I'm assuming that your husband is about your age, and it sounds like this is your (and his?) first child. If so, then you have both had decades of experience being able to plan and have things turn out pretty much as you've planned. Conception--and *definitely* parenting--do not fit in these categories. Both require a completely different mind set than you may be used to. It sounds like you understand this, but your husband does not. As you probably have seen on the boards that you visit, it is very emotionally demanding to try to conceive. If you go to the parenting boards, you will see that parenting is even more so!
I think it's a really good sign that your husband was able to vent all his frustrations about what has happened in the last year; many men cannot, and things just fester. He would probably benefit from a few sessions with a good counselor, but many men refuse to even try this route.
My best suggestion is to give it about another three months, with intercourse as many of the five days prior to ovulation and that day as possible. If you still haven't conceived, you might consult a reproductive endocrinologist, or an ob/gyn who specializes in infertility.

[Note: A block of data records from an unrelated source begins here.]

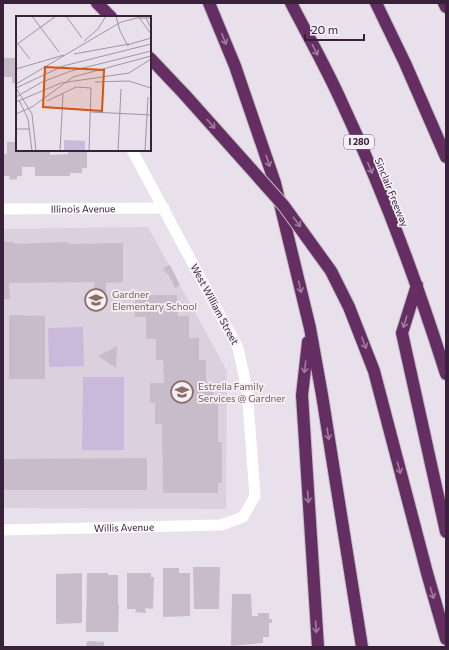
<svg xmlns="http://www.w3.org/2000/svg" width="449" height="650" font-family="Commissioner,sans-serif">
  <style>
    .built { fill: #dbd1de }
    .green { fill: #cab9db }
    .building { fill: #c8bccb }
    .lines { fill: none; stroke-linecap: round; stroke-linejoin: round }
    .motorway-casing { stroke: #c4bcc4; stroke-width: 14 }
    .minor { stroke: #fff; stroke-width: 11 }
    .motorway { stroke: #652e63; stroke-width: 12 }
    .motorway-bridge-casing { stroke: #c4bcc4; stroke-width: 14; stroke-linecap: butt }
    .motorway-bridge { stroke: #652e63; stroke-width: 12 }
    .oneway { stroke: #9f7c9e }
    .labels { text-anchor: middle; stroke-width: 3.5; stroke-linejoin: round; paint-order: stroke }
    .shield { fill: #f5f0f7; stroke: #715f73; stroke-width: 1 }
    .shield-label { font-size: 9px; font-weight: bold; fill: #39213a }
    .street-label { font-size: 10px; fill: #39213a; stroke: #f5f0f7 }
    .education-label { font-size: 10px; fill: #785e54; stroke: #f5f0f7; text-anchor: start }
    .inset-road { fill: none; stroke: #a294a4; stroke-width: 1 }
    .view { fill: #d65311; fill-opacity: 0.15; stroke: #d65311; stroke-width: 2 }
    .inset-edge { fill: none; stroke: #39213a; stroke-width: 2 }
  </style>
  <rect width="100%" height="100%" fill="#e8e0ea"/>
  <!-- built -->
  <path class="built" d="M148,227L227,371L226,509L3,508V229Z"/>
  <!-- green -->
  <path class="green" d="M83,327L84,366L49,367L48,328Z
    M83,377H124V450H82Z"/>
  <!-- building -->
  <path class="building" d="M3,58H17V83H12V77H3Z
    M7,142H17V150H50V155L68,154V150H87V168H82V173H70V176H35V167H22V176H17V179L10,180L9,176H3V154H7Z
    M3,242H14V244L68,242V244L123,243V282L106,283V299H94V282L9,283L10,299H3Z
    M170,265L180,285L175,288L168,273L166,274L163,268Z
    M135,295H177L178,316H189V338H199V360H206V382H213L214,402H218V442H222V483H218V493H163L162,424H155V403H150V383H164L163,360H156V339H146V317H135Z
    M9,315L45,316V379H9Z
    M117,346L116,368L98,356Z
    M147,458V490H3V459Z
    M193,567H220L219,609H194Z
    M163,568H179V573H190V616L163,617Z
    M82,573V623L56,624V574Z
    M87,573H108V575H118V605H119L118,632H86Z
    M127,573H151V577H154L153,609L145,608L146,613L135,612L136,609H127Z
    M232,594H251L252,616H258V613H269V619H272V623H269V637H263V643L231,646Z
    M87,641L104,642V647H86Z"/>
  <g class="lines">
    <!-- motorway casing -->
    <g class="motorway-casing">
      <path id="motorway" d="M97,3L111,17
        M209,3L235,66L275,183L310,328L322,395L362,647
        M291,3C308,36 327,69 342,103C383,190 417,282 446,374
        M376,3L405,63L446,157
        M444,3L446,7
        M150,58L185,95
        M417,285L402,333L446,532
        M349,307L374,371L427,573L446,639
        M308,342L302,395L318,647"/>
    </g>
    <!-- minor -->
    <g class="minor">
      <path id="s1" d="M3,209L164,208"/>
      <path id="s2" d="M3,530L221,525L243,517L255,496L247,389L238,348L132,150"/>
    </g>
    <!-- motorway -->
    <use href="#motorway" class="motorway"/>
    <!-- motorway-bridge casing -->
    <g class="motorway-bridge-casing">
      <path id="motorway-bridge" d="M185,95L284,206L331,271L349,307"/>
    </g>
    <!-- motorway-bridge -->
    <use href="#motorway-bridge" class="motorway-bridge"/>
  </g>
  <!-- one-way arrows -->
  <defs><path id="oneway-shaft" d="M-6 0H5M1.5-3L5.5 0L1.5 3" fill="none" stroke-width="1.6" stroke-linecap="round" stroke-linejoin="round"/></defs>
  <g class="oneway">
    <use href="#oneway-shaft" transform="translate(224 39) rotate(68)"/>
    <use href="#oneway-shaft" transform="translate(315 50) rotate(63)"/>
    <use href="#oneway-shaft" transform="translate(211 124) rotate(48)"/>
    <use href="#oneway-shaft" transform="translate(268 161) rotate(72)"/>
    <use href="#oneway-shaft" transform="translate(370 168) rotate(67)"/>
    <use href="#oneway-shaft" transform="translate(297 222) rotate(53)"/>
    <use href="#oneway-shaft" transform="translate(300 287) rotate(77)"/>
    <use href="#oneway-shaft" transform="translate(405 322) rotate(107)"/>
    <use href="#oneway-shaft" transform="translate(364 343) rotate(70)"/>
    <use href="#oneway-shaft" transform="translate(305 367) rotate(97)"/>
    <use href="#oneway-shaft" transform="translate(328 434) rotate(81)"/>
    <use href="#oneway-shaft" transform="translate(399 468) rotate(75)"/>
    <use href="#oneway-shaft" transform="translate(308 497) rotate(86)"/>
    <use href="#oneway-shaft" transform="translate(432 593) rotate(74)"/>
    <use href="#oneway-shaft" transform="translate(316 627) rotate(86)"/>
  </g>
  <!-- icons -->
  <defs>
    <g id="school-ring" transform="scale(1.15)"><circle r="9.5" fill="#f5f0f7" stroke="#8d6e63" stroke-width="1.5"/><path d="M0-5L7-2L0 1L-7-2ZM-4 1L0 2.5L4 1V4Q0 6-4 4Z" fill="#8d6e63"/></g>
  </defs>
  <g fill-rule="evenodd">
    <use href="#school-ring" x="96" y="300"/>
    <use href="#school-ring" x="182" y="392"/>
  </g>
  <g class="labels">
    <!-- shield labels -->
    <rect class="shield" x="344" y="135" width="30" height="14" rx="3"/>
    <g class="shield-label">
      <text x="359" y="145">I 280</text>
    </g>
    <!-- street labels -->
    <g class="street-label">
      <text transform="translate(392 192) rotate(68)" y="4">Sinclair Freeway</text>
      <text dy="4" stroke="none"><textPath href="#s1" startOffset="80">Illinois Avenue</textPath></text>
      <text transform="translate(215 304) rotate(62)" y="4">West William Street</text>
      <text dy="4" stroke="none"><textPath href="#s2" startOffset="121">Willis Avenue</textPath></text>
    </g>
    <!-- education labels -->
    <g class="education-label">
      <text x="112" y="298">Gardner<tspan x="112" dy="12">Elementary School</tspan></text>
      <text x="198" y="390">Estrella Family<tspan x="198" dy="12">Services @ Gardner</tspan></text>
    </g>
  </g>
  <!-- overview -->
  <g transform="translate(16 16)">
    <rect width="135" height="135" fill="#e8e0ea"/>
    <path d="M48,124L69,125V135H48Z" fill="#cab9db"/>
    <path class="inset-road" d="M16,0L43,36M50,0L66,22M100,0L104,15L112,30M122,0L135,18M129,0L135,12M68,25L82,13L90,0M2,28L14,43M0,29L40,0M111,29L135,22M58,38L113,28M0,53L48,39M79,66L113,65L135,72M0,68L105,6L121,2H135M0,72L16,98L20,135M0,72L47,50L135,28M0,81L26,66L55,55L135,35M3,84L12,103L16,135M31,85L60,71L75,72L73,135M0,86L45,67L113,57L135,43M75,96L135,99M0,98L16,91L57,61L135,40M0,113H14M44,135L47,78M102,135L105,73M129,135L132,81"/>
    <path class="view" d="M29,51L88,54L86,95L27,91Z"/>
    <rect width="135" height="135" class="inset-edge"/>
  </g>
  <!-- border -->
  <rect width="449" height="650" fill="none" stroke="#39213a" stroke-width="8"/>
  <!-- scale -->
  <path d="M305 34v6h59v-6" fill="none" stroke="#39213a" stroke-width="2"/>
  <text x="311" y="34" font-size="12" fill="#39213a" stroke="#f5f0f7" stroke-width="3" paint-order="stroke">20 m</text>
</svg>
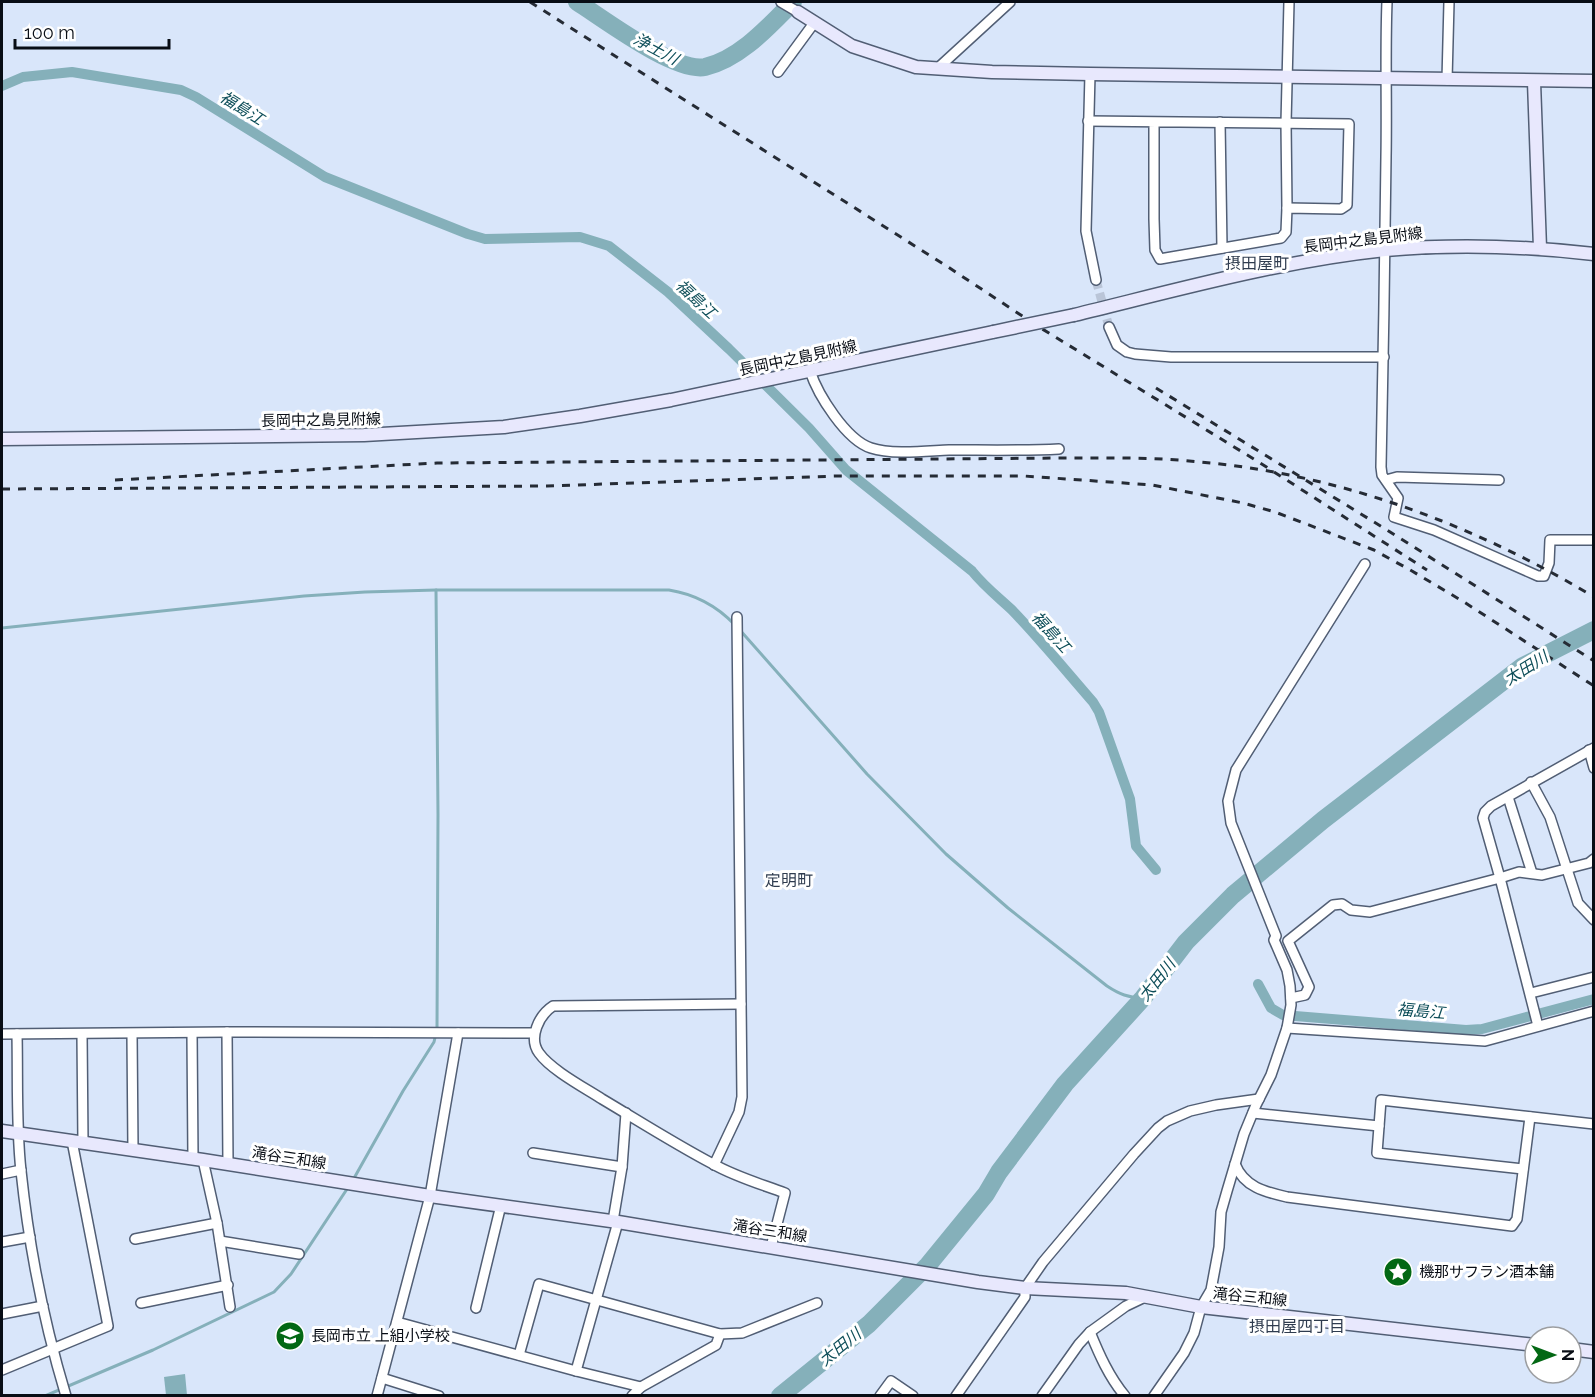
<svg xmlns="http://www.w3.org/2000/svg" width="1595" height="1397" font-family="Raleway,'Noto Sans JP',sans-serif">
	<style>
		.water { fill: #85b0ba }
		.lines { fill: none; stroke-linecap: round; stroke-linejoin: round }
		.stream { stroke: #85b0ba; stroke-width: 3 }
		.canal { stroke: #85b0ba; stroke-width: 10 }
		.river { stroke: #85b0ba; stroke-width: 18 }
		.street-tunnel { stroke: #bac5d8; stroke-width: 9; stroke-dasharray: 9 4.5; stroke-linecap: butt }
		.street-casing { stroke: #515e74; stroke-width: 12 }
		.secondary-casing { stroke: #515e74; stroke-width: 15 }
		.street { stroke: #fff; stroke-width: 9 }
		.secondary { stroke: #e8e8fd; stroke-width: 12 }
		.rail { stroke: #252b35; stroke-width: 3; stroke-dasharray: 8 8; stroke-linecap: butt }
		.secondary-bridge-casing { stroke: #515e74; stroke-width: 15; stroke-linecap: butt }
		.secondary-bridge { stroke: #e8e8fd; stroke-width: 12 }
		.labels { text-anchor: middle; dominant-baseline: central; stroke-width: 6; stroke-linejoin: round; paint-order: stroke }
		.street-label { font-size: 15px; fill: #080d15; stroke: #fff }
		.poi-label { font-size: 15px; fill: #080d15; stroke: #fff; text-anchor: start }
		.water-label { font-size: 16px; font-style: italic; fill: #0e4e59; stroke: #fff }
		.neighbourhood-label { font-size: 16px; fill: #2f3c4f; stroke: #fff }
	</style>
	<rect width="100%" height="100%" fill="#d9e6fa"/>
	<!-- water -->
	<path class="water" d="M185 1374 187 1395H166L164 1377Z"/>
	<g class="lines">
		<!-- stream -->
		<g class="stream">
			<path d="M2 628 304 596 365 592 436 590H669C694 594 717 606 735 625"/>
			<path d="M739 629 867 774 946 854 1008 908 1107 986C1119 994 1129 998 1143 998"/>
			<path d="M353 1180 403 1091 434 1042 437 1029 438 814 436 590"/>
			<path d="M45 1396 153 1350 274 1292 291 1274 349 1186"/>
		</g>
		<!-- canal -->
		<g class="canal">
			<path d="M2 86 23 77 72 72 181 90 196 97 325 177 468 234 485 239 580 237 609 246 668 292 729 349 809 428 846 470 972 571C984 586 998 597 1012 610 1040 639 1066 671 1093 702L1099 712 1130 799 1136 846 1156 870"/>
			<path d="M1258 984 1271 1008 1283 1015 1466 1030 1482 1029 1594 999"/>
		</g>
		<!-- river -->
		<g class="river">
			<path d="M577 2C604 19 675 73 705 67 740 59 769 26 793 2"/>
			<path d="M780 1396 869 1324 928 1265 986 1194 999 1172 1065 1084 1143 998 1186 942 1233 895 1323 820 1523 666 1594 630"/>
		</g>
		<!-- street-tunnel -->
		<path class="street-tunnel" d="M1096 280 1109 327"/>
		<!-- street casing -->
		<g class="street-casing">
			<g id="street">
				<path d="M781 2 798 12"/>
				<path d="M1387 2C1385 53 1387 105 1386 157 1385 260 1383 364 1381 467L1382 475 1398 498 1394 517 1434 530 1538 576H1544L1549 563 1550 540H1594"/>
				<path d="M938 68 1010 2"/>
				<path d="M778 72 814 23"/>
				<path d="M1090 74 1086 231 1096 280"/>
				<path d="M1447 80 1449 2"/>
				<path d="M1088 121 1349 124 1347 205 1341 209 1287 208 1286 232 1281 238 1160 259 1155 250 1154 219V122"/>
				<path d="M1220 122 1222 248"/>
				<path d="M1287 208 1286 123 1289 2"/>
				<path d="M1109 327 1117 345 1127 352 1135 354 1171 357H1384"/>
				<path d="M810 371C818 395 846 440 871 448 892 455 926 451 949 450 985 450 1022 451 1059 449"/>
				<path d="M1386 480 1397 477 1499 480"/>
				<path d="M1594 748 1491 806 1485 812 1483 818 1500 878 1519 872 1542 875 1589 863 1594 859"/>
				<path d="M1589 750 1594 768"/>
				<path d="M1531 782 1550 817 1578 903 1594 920"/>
				<path d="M1508 797 1532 873"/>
				<path d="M1531 993 1594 977"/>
				<path d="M1291 998 1305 995 1309 987 1288 941 1333 905 1342 904 1351 910 1370 912 1500 878 1538 1026"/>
				<path d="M741 1004 553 1006C539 1015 528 1038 539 1053 551 1070 585 1088 602 1099 639 1121 675 1144 713 1164 736 1177 761 1184 785 1193L771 1247"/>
				<path d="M1287 1028 1485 1041 1594 1011"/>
				<path d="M227 1032 228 1164"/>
				<path d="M192 1033 193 1159"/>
				<path d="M2 1034 227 1032 534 1033"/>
				<path d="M17 1034C18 1080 16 1126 21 1171 29 1247 44 1323 66 1396"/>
				<path d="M82 1034 83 1143"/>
				<path d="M132 1034 133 1150"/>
				<path d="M1253 1113 1379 1126"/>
				<path d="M533 1153 622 1167"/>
				<path d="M203 1160 217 1223 230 1307"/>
				<path d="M1235 1164C1244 1187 1265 1192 1287 1197L1512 1226 1517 1219 1530 1117"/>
				<path d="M714 1165 739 1112 742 1097 737 617"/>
				<path d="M1523 1169 1377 1153 1381 1100 1594 1124"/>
				<path d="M2 1174 21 1170"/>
				<path d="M613 1221 622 1167 626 1113"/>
				<path d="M135 1239 217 1223"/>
				<path d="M220 1241 299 1254"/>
				<path d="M2 1242 30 1237"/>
				<path d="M141 1303 228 1285"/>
				<path d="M476 1308 501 1205"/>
				<path d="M2 1314 43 1306"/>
				<path d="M397 1322 576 1371 641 1387 632 1396"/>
				<path d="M1090 1332C1099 1354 1109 1377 1125 1396"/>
				<path d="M720 1334 742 1333 817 1303"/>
				<path d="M519 1355 539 1284 720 1334 716 1345 641 1387"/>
				<path d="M2 1370 108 1326 72 1141"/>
				<path d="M576 1371 618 1222"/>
				<path d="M382 1378 439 1396"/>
				<path d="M377 1396 430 1196 458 1033"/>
				<path d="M880 1396 891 1381 913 1396"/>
				<path d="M956 1396 1025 1297V1288L1043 1262 1134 1154 1158 1128 1167 1121 1190 1111 1216 1105 1259 1099"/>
				<path d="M1042 1396 1079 1344 1090 1332 1126 1306 1147 1296"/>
				<path d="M1154 1396 1184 1353 1194 1333 1201 1307 1211 1290 1219 1247 1221 1212 1227 1191 1244 1134 1256 1105 1271 1075 1287 1028 1291 1005 1290 986 1287 970 1274 940 1276 936 1231 823 1228 801 1236 770 1365 564"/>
			</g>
		</g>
		<!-- secondary casing -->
		<g class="secondary-casing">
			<g id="secondary">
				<path d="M798 12 852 46 916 67 992 72 1090 74 1594 81"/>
				<path d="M1534 82 1540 248"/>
				<path d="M1074 315C1177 290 1280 261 1385 250 1455 244 1524 246 1594 254"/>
				<path d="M2 439 364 435 504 427 580 416 671 400 993 332"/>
				<path d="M2 1131 203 1160 430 1196 618 1222 978 1282 1025 1288 1126 1293 1201 1307 1535 1345"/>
				<path d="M1571 1349 1594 1352"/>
			</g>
		</g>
		<!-- street -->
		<use href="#street" class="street"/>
		<!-- secondary -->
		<use href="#secondary" class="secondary"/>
		<!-- rail -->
		<g class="rail">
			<path d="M530 2 948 267 1039 327 1257 461 1427 570"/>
			<path d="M1156 388 1387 530 1594 661"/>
			<path d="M115 480 437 463 1064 458C1109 458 1155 457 1200 462 1339 474 1475 525 1594 597"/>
			<path d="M2 489 547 486 837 476H1024L1152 485 1243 503 1275 512 1374 550 1412 571 1464 602 1594 686"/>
		</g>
		<!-- secondary-bridge casing -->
		<g class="secondary-bridge-casing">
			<path id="secondary-bridge" d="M993 332 1074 315"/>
		</g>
		<!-- secondary-bridge -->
		<use href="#secondary-bridge" class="secondary-bridge"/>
	</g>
	<!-- icons -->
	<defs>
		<g id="sight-disc" transform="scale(1.5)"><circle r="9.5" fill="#036814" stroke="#fff"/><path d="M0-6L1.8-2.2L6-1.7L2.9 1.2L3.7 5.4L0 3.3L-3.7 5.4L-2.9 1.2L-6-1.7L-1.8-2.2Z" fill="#fff"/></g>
		<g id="school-disc" transform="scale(1.5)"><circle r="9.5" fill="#036814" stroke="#fff"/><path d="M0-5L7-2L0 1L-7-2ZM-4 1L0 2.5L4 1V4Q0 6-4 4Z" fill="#fff"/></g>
	</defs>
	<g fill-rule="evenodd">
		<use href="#sight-disc" x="1398" y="1272"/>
		<use href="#school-disc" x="290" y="1336"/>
	</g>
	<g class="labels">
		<!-- street labels -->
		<g class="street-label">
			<text transform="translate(1363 240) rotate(-7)">長岡中之島見附線</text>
			<text transform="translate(798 358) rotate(-12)">長岡中之島見附線</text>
			<text transform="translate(321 420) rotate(-1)">長岡中之島見附線</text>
			<text transform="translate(289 1158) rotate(9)">滝谷三和線</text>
			<text transform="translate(770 1231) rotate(9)">滝谷三和線</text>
			<text transform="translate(1250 1297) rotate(6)">滝谷三和線</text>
		</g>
		<!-- poi labels -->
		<g class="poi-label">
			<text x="1419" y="1272">機那サフラン酒本舗</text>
			<text x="311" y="1336">長岡市立 上組小学校</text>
		</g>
		<!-- water labels -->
		<g class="water-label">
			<text transform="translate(656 49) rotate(28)">浄土川</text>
			<text transform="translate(242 108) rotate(32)">福島江</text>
			<text transform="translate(696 299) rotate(43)">福島江</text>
			<text transform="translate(1051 632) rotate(48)">福島江</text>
			<text transform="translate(1526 668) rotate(-32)">太田川</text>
			<text transform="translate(1157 980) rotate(-52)">太田川</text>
			<text transform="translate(1421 1011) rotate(5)">福島江</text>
			<text transform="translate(840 1347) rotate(-39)">太田川</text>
		</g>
		<!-- neighbourhood labels -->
		<g class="neighbourhood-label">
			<text x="1257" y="263">摂田屋町</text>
			<text x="789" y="880">定明町</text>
			<text x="1297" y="1326">摂田屋四丁目</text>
		</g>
	</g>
	<!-- border -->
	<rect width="1595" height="1397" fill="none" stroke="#080d15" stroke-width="6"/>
	<!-- north arrow -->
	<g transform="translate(1553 1355) rotate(90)"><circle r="28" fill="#ffffff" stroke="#9c9ea1" stroke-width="1.5"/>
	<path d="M0-4.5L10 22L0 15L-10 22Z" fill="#036814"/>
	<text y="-9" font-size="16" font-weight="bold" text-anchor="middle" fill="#080d15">N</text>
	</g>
	<!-- scale -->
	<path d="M15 39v9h154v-9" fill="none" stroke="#080d15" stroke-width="3"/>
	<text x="24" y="39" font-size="18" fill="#080d15" stroke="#ffffff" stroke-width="4.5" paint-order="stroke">100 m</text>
</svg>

If you have a choice, I might suggest that you choose a male, who might be able to help your husband with the emotional aspects.
-- Cynthia, CNM
Cynthia Flynn, CNM. PhD, is the General Director of the Family Health and Birth Center which provides prenatal, birth, postnatal, gynecological and primary health care to underserved women and their families in Washington, D.C. Recently Cynthia served as Associate Professor of Nursing at Seattle University. There she not only taught, but remained in full scope clinical midwifery practice at Valley Medical Center where she cared for pregnant and birthing women, and practices well-woman gynecology, family planning, and treatment of sexually transmitted diseases.
Cynthia founded Columbia Women's Clinic and Birth Center, where she took care of pregnant women and infants up to two weeks of age and attended both birth center and hospital births. Before Cynthia earned her CNM, she worked as a registered nurse in labor and delivery and postpartum and is a certified Doula and Doula trainer.